*** The data

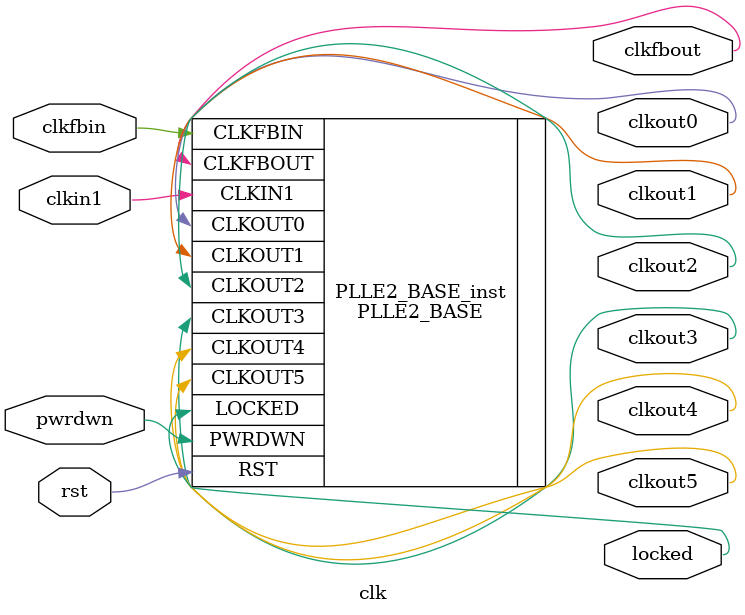
<source format=v>
`timescale 1ps/1ps
module clk
	(
		input	clkin1,
		input	pwrdwn,
		input	rst,
		input	clkfbin,
		output	clkout0,
		output	clkout1,
		output	clkout2,
		output	clkout3,
		output	clkout4,
		output	clkout5,
		output	clkfbout,
		output	locked
	);

	//Here could be your code for wires and input buffers

	PLLE2_BASE #(
		.CLKFBOUT_MULT(63),
		.CLKIN1_PERIOD(52.631),
		.DIVCLK_DIVIDE(1),
		.CLKOUT0_DIVIDE(2),
		.CLKOUT1_DIVIDE(4)
	)
	PLLE2_BASE_inst(
		.CLKOUT0	(clkout0),
		.CLKOUT1	(clkout1),
		.CLKOUT2	(clkout2),
		.CLKOUT3	(clkout3),
		.CLKOUT4	(clkout4),
		.CLKOUT5	(clkout5),
		.CLKFBOUT	(clkfbout),
		.LOCKED	(locked),
		.CLKIN1	(clkin1),
		.PWRDWN	(pwrdwn),
		.RST	(rst),
		.CLKFBIN	(clkfbin)
	);

	//Here could be your code for wires and output buffers

endmodule
</source>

******

▶ [The problem]:
As you read the records above, find each line that contains "your" and copy it.

▶ [Expected answer]:
	//Here could be your code for wires and input buffers
	//Here could be your code for wires and output buffers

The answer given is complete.